Militantes fazem primeiro encontro em Londrina
Ocorreu ontem em Londrina o primeiro encontro regional da Rede Sustentabilidade, partido que tem como maior expoente nacional a ex-senadora e ex-ministra Marina Silva. Defendendo a tese de que "não se de trata de mais um partido", os coordenadores destacam como um dos diferenciais da sigla a sua própria extinção, num prazo de dez anos, caso os resultados projetados não se confirmem.
Durante o evento em Londrina, o coordenador estadual do partido, Evandro Martini, recebeu a FOLHA e falou das diretrizes que devem nortear os redeiros. Um novo encontro estadual está previsto para o próximo sábado, em Curitiba. "Daqui a dez anos, se o partido não cumprir o compromisso com o povo brasileiro, de trazer ética para a política, ele vai se extinguir, conforme o estatuto. Então, temos a responsabilidade de não deixar esse sonho se acabar", disse Martini, explicando que a ideia é evitar a existência do "partido fisiológico".
O sistema de comando da Rede também prevê diferenças em relação aos demais.
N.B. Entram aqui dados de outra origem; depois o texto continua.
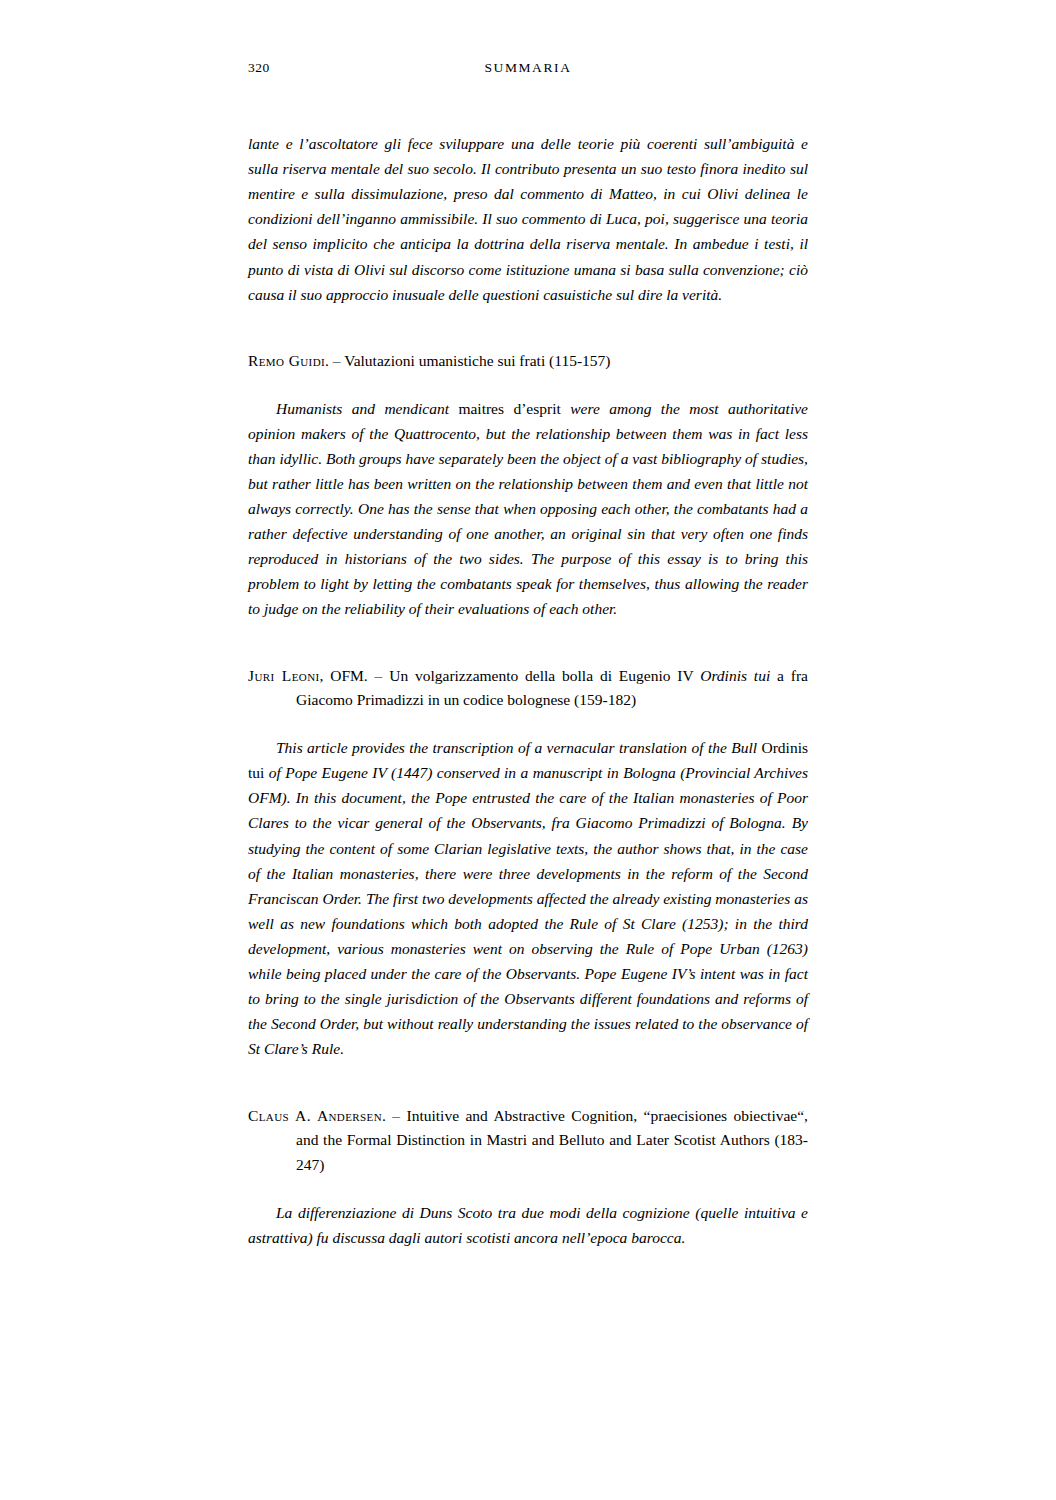320
SUMMARIA
lante e l’ascoltatore gli fece sviluppare una delle teorie più coerenti sull’ambiguità e sulla riserva mentale del suo secolo. Il contributo presenta un suo testo finora inedito sul mentire e sulla dissimulazione, preso dal commento di Matteo, in cui Olivi delinea le condizioni dell’inganno ammissibile. Il suo commento di Luca, poi, suggerisce una teoria del senso implicito che anticipa la dottrina della riserva mentale. In ambedue i testi, il punto di vista di Olivi sul discorso come istituzione umana si basa sulla convenzione; ciò causa il suo approccio inusuale delle questioni casuistiche sul dire la verità.
Remo Guidi. – Valutazioni umanistiche sui frati (115-157)
Humanists and mendicant maitres d’esprit were among the most authoritative opinion makers of the Quattrocento, but the relationship between them was in fact less than idyllic. Both groups have separately been the object of a vast bibliography of studies, but rather little has been written on the relationship between them and even that little not always correctly. One has the sense that when opposing each other, the combatants had a rather defective understanding of one another, an original sin that very often one finds reproduced in historians of the two sides. The purpose of this essay is to bring this problem to light by letting the combatants speak for themselves, thus allowing the reader to judge on the reliability of their evaluations of each other.
Juri Leoni, OFM. – Un volgarizzamento della bolla di Eugenio IV Ordinis tui a fra Giacomo Primadizzi in un codice bolognese (159-182)
This article provides the transcription of a vernacular translation of the Bull Ordinis tui of Pope Eugene IV (1447) conserved in a manuscript in Bologna (Provincial Archives OFM). In this document, the Pope entrusted the care of the Italian monasteries of Poor Clares to the vicar general of the Observants, fra Giacomo Primadizzi of Bologna. By studying the content of some Clarian legislative texts, the author shows that, in the case of the Italian monasteries, there were three developments in the reform of the Second Franciscan Order. The first two developments affected the already existing monasteries as well as new foundations which both adopted the Rule of St Clare (1253); in the third development, various monasteries went on observing the Rule of Pope Urban (1263) while being placed under the care of the Observants. Pope Eugene IV’s intent was in fact to bring to the single jurisdiction of the Observants different foundations and reforms of the Second Order, but without really understanding the issues related to the observance of St Clare’s Rule.
Claus A. Andersen. – Intuitive and Abstractive Cognition, “praecisiones obiectivae“, and the Formal Distinction in Mastri and Belluto and Later Scotist Authors (183-247)
La differenziazione di Duns Scoto tra due modi della cognizione (quelle intuitiva e astrattiva) fu discussa dagli autori scotisti ancora nell’epoca barocca.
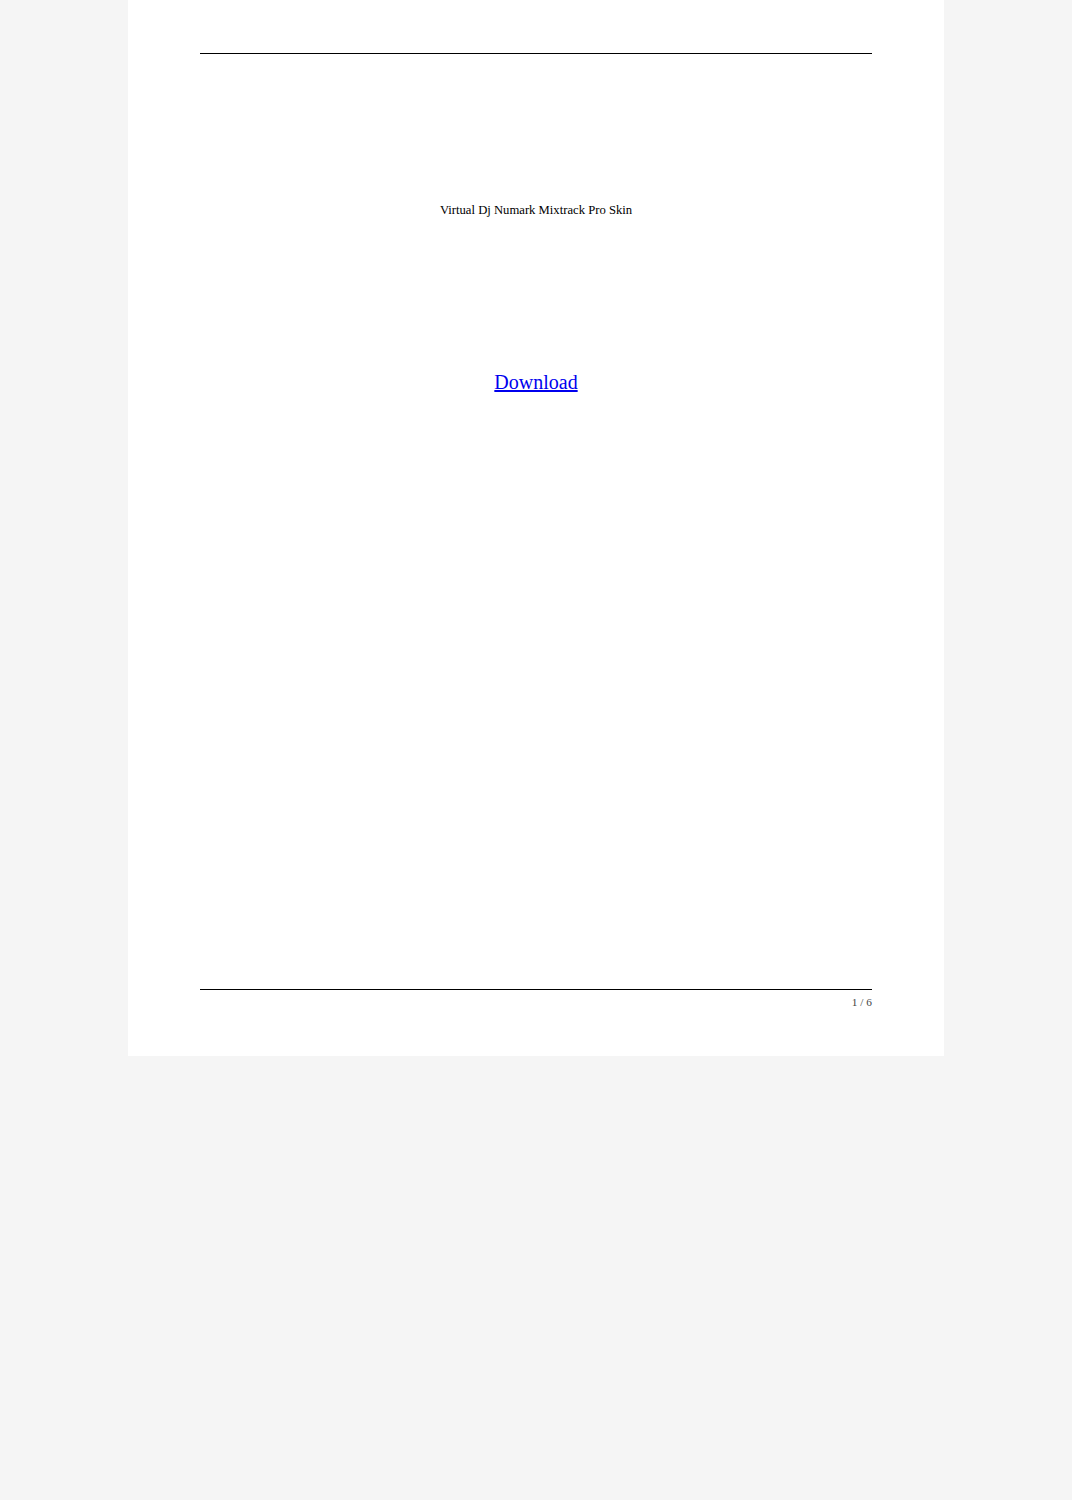Virtual Dj Numark Mixtrack Pro Skin
Download
1 / 6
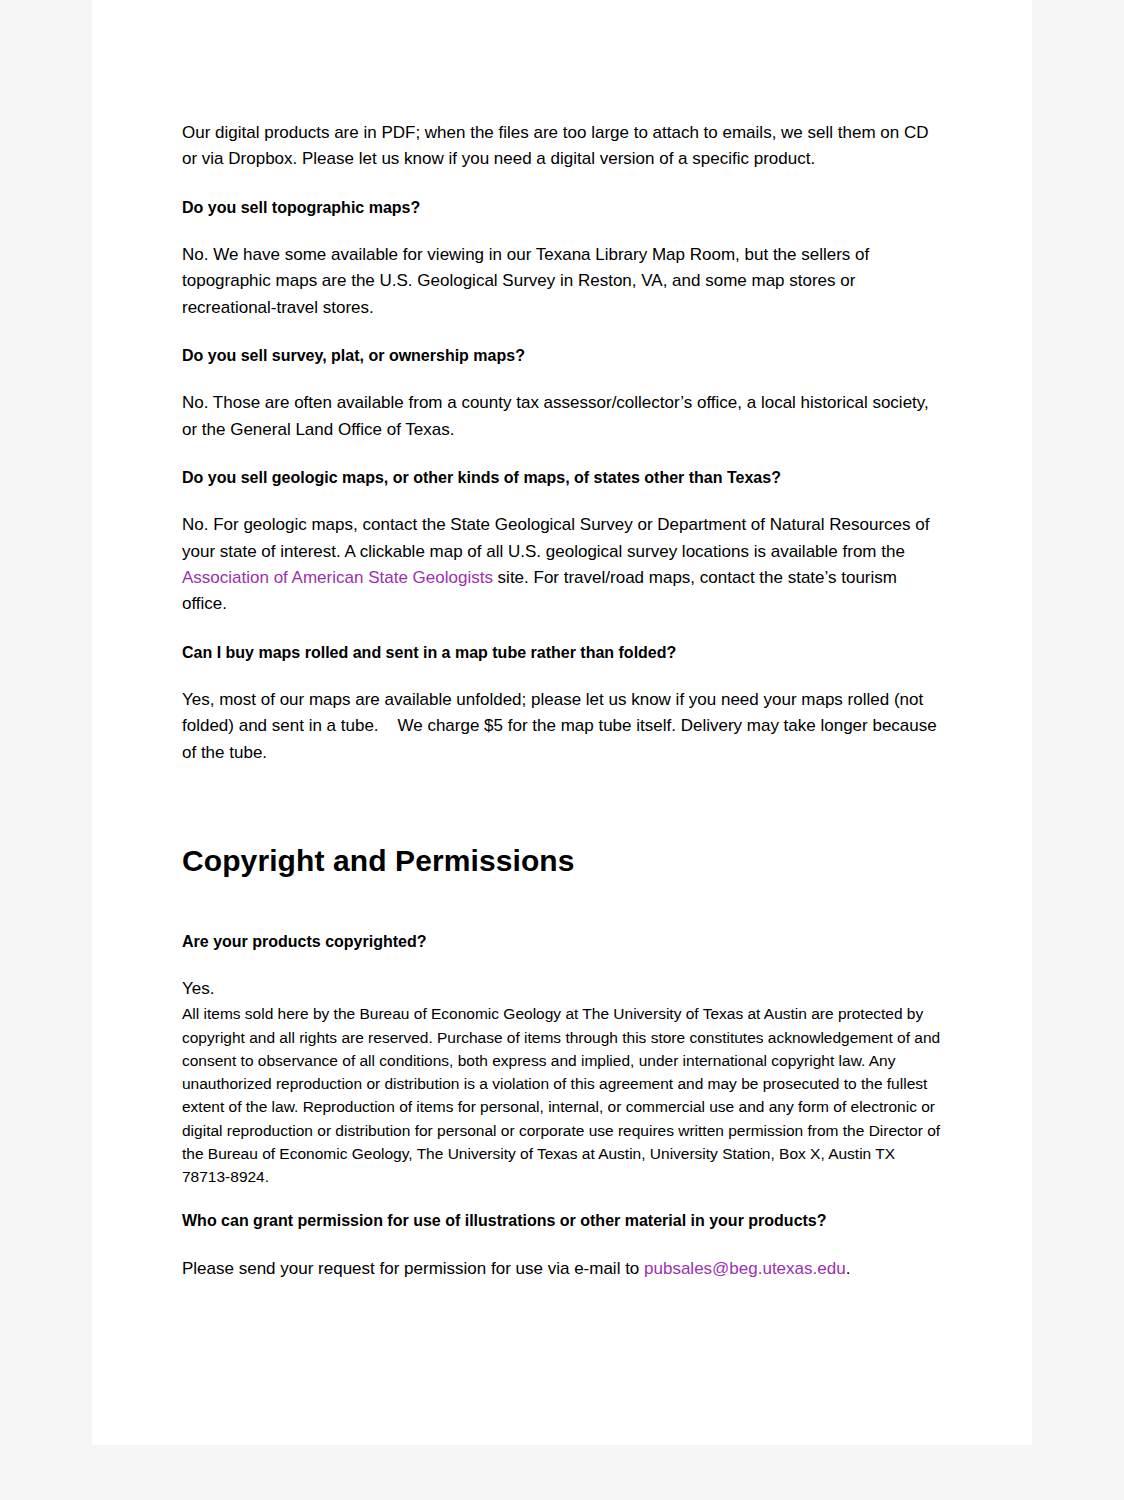Our digital products are in PDF; when the files are too large to attach to emails, we sell them on CD or via Dropbox. Please let us know if you need a digital version of a specific product.
Do you sell topographic maps?
No. We have some available for viewing in our Texana Library Map Room, but the sellers of topographic maps are the U.S. Geological Survey in Reston, VA, and some map stores or recreational-travel stores.
Do you sell survey, plat, or ownership maps?
No. Those are often available from a county tax assessor/collector’s office, a local historical society, or the General Land Office of Texas.
Do you sell geologic maps, or other kinds of maps, of states other than Texas?
No. For geologic maps, contact the State Geological Survey or Department of Natural Resources of your state of interest. A clickable map of all U.S. geological survey locations is available from the Association of American State Geologists site. For travel/road maps, contact the state’s tourism office.
Can I buy maps rolled and sent in a map tube rather than folded?
Yes, most of our maps are available unfolded; please let us know if you need your maps rolled (not folded) and sent in a tube. We charge $5 for the map tube itself. Delivery may take longer because of the tube.
Copyright and Permissions
Are your products copyrighted?
Yes.
All items sold here by the Bureau of Economic Geology at The University of Texas at Austin are protected by copyright and all rights are reserved. Purchase of items through this store constitutes acknowledgement of and consent to observance of all conditions, both express and implied, under international copyright law. Any unauthorized reproduction or distribution is a violation of this agreement and may be prosecuted to the fullest extent of the law. Reproduction of items for personal, internal, or commercial use and any form of electronic or digital reproduction or distribution for personal or corporate use requires written permission from the Director of the Bureau of Economic Geology, The University of Texas at Austin, University Station, Box X, Austin TX 78713-8924.
Who can grant permission for use of illustrations or other material in your products?
Please send your request for permission for use via e-mail to pubsales@beg.utexas.edu.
Martini afirmou que o partido não tem presidente, "para que não haja um dono". São dois coordenadores em cada diretório, sendo um homem e uma mulher. "A proposta é ter horizontalidade, sem decisões que venham de cima." O partido também não permitirá reeleições, pois o filiado que vier a ocupar um cargo de vereador, por exemplo, deverá se candidatar a outro cargo eletivo ao final do mandato, caso queira disputar nova eleição.
Atualmente 30 pessoas estão trabalhando diretamente na organização da Rede em Londrina, reunindo desde iniciantes na política partidária até dissidentes de outras siglas tradicionais, como PT, PV e PMDB. Os coordenadores evitam resumir a ideologia da Rede em direita ou esquerda. "O partido vem desse momento nacional, dos movimentos de junho no Brasil, dessa insatisfação popular", disse Martini, que já militou nas primeiras fileiras petistas, até chegar, segundo ele, à "desilusão".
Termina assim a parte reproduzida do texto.